Write out every line of all the records below without changing a single character.

Saved entries
####################
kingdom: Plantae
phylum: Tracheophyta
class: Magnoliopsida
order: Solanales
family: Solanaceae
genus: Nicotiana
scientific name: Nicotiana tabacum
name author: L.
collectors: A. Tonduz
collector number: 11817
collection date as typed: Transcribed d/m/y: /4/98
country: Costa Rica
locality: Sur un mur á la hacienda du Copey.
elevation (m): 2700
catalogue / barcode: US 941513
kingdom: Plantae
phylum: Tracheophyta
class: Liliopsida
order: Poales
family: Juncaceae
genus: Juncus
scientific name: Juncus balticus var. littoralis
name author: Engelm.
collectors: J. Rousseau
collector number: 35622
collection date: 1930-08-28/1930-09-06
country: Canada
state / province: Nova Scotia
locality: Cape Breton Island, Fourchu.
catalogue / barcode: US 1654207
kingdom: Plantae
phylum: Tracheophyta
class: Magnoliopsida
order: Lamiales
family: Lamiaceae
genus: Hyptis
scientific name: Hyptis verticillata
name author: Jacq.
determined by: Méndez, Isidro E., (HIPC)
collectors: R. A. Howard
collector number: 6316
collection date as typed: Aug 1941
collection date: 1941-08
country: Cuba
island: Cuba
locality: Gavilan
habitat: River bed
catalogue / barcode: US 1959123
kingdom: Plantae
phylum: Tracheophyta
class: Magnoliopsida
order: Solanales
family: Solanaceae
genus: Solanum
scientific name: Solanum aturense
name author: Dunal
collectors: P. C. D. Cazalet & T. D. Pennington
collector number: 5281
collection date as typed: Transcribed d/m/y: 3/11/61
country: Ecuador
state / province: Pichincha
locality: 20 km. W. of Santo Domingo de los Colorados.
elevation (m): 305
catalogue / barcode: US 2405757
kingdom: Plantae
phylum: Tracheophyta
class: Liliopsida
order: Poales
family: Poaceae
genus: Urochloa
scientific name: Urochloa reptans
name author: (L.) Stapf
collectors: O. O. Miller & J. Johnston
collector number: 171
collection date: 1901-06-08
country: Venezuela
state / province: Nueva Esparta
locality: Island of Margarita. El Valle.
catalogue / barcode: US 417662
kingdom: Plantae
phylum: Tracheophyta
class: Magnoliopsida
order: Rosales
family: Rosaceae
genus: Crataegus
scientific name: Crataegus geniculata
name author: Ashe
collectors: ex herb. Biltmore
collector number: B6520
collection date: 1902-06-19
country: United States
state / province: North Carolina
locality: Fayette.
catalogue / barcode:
####################
** The reply **
kingdom: Plantae
phylum: Tracheophyta
class: Magnoliopsida
order: Solanales
family: Solanaceae
genus: Nicotiana
scientific name: Nicotiana tabacum
name author: L.
collectors: A. Tonduz
collector number: 11817
collection date as typed: Transcribed d/m/y: /4/98
country: Costa Rica
locality: Sur un mur á la hacienda du Copey.
elevation (m): 2700
catalogue / barcode: US 941513
kingdom: Plantae
phylum: Tracheophyta
class: Liliopsida
order: Poales
family: Juncaceae
genus: Juncus
scientific name: Juncus balticus var. littoralis
name author: Engelm.
collectors: J. Rousseau
collector number: 35622
collection date: 1930-08-28/1930-09-06
country: Canada
state / province: Nova Scotia
locality: Cape Breton Island, Fourchu.
catalogue / barcode: US 1654207
kingdom: Plantae
phylum: Tracheophyta
class: Magnoliopsida
order: Lamiales
family: Lamiaceae
genus: Hyptis
scientific name: Hyptis verticillata
name author: Jacq.
determined by: Méndez, Isidro E., (HIPC)
collectors: R. A. Howard
collector number: 6316
collection date as typed: Aug 1941
collection date: 1941-08
country: Cuba
island: Cuba
locality: Gavilan
habitat: River bed
catalogue / barcode: US 1959123
kingdom: Plantae
phylum: Tracheophyta
class: Magnoliopsida
order: Solanales
family: Solanaceae
genus: Solanum
scientific name: Solanum aturense
name author: Dunal
collectors: P. C. D. Cazalet & T. D. Pennington
collector number: 5281
collection date as typed: Transcribed d/m/y: 3/11/61
country: Ecuador
state / province: Pichincha
locality: 20 km. W. of Santo Domingo de los Colorados.
elevation (m): 305
catalogue / barcode: US 2405757
kingdom: Plantae
phylum: Tracheophyta
class: Liliopsida
order: Poales
family: Poaceae
genus: Urochloa
scientific name: Urochloa reptans
name author: (L.) Stapf
collectors: O. O. Miller & J. Johnston
collector number: 171
collection date: 1901-06-08
country: Venezuela
state / province: Nueva Esparta
locality: Island of Margarita. El Valle.
catalogue / barcode: US 417662
kingdom: Plantae
phylum: Tracheophyta
class: Magnoliopsida
order: Rosales
family: Rosaceae
genus: Crataegus
scientific name: Crataegus geniculata
name author: Ashe
collectors: ex herb. Biltmore
collector number: B6520
collection date: 1902-06-19
country: United States
state / province: North Carolina
locality: Fayette.
catalogue / barcode:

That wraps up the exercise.